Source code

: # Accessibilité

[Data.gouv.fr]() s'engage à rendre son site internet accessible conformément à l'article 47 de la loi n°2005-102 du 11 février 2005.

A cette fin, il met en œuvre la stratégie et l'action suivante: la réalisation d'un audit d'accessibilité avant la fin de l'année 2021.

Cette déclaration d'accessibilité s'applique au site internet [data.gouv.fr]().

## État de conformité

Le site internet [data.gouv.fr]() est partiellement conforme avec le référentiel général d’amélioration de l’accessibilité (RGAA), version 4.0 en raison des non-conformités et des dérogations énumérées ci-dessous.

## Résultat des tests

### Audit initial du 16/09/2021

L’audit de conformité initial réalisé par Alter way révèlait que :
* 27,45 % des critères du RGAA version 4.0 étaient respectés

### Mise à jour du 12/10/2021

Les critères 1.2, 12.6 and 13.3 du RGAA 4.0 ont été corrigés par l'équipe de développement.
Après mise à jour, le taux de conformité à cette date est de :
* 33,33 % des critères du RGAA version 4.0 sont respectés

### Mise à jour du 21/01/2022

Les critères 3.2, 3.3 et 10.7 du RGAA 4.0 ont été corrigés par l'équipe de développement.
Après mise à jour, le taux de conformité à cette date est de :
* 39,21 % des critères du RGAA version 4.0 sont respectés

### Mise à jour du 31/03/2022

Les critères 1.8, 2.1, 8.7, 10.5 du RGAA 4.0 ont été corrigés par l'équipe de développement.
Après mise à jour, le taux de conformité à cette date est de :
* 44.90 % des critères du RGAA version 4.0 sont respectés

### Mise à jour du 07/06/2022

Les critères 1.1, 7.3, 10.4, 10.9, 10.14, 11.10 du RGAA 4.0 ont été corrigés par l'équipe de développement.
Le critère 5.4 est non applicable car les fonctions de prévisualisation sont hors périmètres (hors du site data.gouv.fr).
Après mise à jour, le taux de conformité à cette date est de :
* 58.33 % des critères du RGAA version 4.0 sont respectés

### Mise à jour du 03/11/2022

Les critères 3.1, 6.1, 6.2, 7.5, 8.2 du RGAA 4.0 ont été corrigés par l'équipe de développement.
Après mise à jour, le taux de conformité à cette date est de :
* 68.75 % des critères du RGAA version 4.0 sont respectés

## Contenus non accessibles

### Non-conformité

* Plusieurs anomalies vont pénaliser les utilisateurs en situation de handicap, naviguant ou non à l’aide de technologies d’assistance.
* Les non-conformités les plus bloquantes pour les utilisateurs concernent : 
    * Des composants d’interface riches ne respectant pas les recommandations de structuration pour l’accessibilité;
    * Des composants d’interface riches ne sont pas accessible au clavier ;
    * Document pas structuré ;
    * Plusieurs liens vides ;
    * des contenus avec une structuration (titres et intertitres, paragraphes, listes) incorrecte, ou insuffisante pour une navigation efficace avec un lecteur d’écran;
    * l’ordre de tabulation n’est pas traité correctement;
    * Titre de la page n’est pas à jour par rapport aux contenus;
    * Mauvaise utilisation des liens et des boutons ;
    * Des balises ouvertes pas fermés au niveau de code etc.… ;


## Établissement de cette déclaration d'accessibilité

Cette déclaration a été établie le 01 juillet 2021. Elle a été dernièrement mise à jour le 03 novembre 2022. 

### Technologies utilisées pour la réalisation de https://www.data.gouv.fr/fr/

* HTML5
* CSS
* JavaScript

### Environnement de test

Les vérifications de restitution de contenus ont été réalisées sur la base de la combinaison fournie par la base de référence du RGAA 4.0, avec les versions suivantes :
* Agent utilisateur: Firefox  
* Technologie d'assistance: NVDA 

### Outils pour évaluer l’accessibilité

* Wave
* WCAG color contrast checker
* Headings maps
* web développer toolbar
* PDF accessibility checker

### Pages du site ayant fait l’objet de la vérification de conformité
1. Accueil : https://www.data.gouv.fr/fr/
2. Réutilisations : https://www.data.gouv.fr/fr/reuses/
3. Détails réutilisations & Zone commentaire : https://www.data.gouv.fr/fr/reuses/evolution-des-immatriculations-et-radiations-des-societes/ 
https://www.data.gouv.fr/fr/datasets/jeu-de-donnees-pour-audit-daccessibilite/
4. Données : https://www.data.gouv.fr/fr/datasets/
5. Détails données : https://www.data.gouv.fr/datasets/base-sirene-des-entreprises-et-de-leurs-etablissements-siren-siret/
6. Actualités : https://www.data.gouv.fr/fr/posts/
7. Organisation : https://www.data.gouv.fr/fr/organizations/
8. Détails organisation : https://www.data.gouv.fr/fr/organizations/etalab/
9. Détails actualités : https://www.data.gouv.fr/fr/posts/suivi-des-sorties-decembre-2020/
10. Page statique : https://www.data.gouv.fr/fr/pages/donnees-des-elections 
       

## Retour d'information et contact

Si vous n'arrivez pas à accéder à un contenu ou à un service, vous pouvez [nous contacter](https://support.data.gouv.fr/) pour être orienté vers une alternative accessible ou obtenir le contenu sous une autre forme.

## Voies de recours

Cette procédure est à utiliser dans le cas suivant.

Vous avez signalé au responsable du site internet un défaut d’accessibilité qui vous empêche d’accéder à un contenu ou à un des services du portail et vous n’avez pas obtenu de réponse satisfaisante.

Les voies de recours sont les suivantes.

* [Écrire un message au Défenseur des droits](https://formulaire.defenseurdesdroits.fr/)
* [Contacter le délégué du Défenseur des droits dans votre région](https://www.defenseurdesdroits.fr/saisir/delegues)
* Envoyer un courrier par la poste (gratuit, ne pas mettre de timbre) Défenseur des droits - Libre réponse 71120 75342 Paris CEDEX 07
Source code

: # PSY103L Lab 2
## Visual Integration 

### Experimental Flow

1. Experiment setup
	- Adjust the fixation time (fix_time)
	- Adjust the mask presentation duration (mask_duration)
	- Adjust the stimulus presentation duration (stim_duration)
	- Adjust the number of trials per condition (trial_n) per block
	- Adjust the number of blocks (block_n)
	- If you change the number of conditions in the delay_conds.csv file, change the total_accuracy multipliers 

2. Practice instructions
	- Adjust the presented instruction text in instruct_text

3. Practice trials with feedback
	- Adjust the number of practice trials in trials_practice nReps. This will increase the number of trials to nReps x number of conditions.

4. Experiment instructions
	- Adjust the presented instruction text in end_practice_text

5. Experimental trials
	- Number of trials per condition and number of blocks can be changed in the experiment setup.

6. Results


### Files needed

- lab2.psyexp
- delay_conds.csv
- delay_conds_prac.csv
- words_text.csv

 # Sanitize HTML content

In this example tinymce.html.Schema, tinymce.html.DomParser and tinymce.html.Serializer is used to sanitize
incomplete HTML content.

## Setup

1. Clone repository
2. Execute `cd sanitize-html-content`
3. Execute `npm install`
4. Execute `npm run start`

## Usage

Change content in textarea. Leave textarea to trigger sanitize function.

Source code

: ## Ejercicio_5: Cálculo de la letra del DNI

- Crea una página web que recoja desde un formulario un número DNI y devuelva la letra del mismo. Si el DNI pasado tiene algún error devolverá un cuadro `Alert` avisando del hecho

****************

• Try it:
Beginning from the line that contains "letra del DNI", give each line again exactly, through the final line of the records.

• Response below:
: ## Ejercicio_5: Cálculo de la letra del DNI

- Crea una página web que recoja desde un formulario un número DNI y devuelva la letra del mismo. Si el DNI pasado tiene algún error devolverá un cuadro `Alert` avisando del hecho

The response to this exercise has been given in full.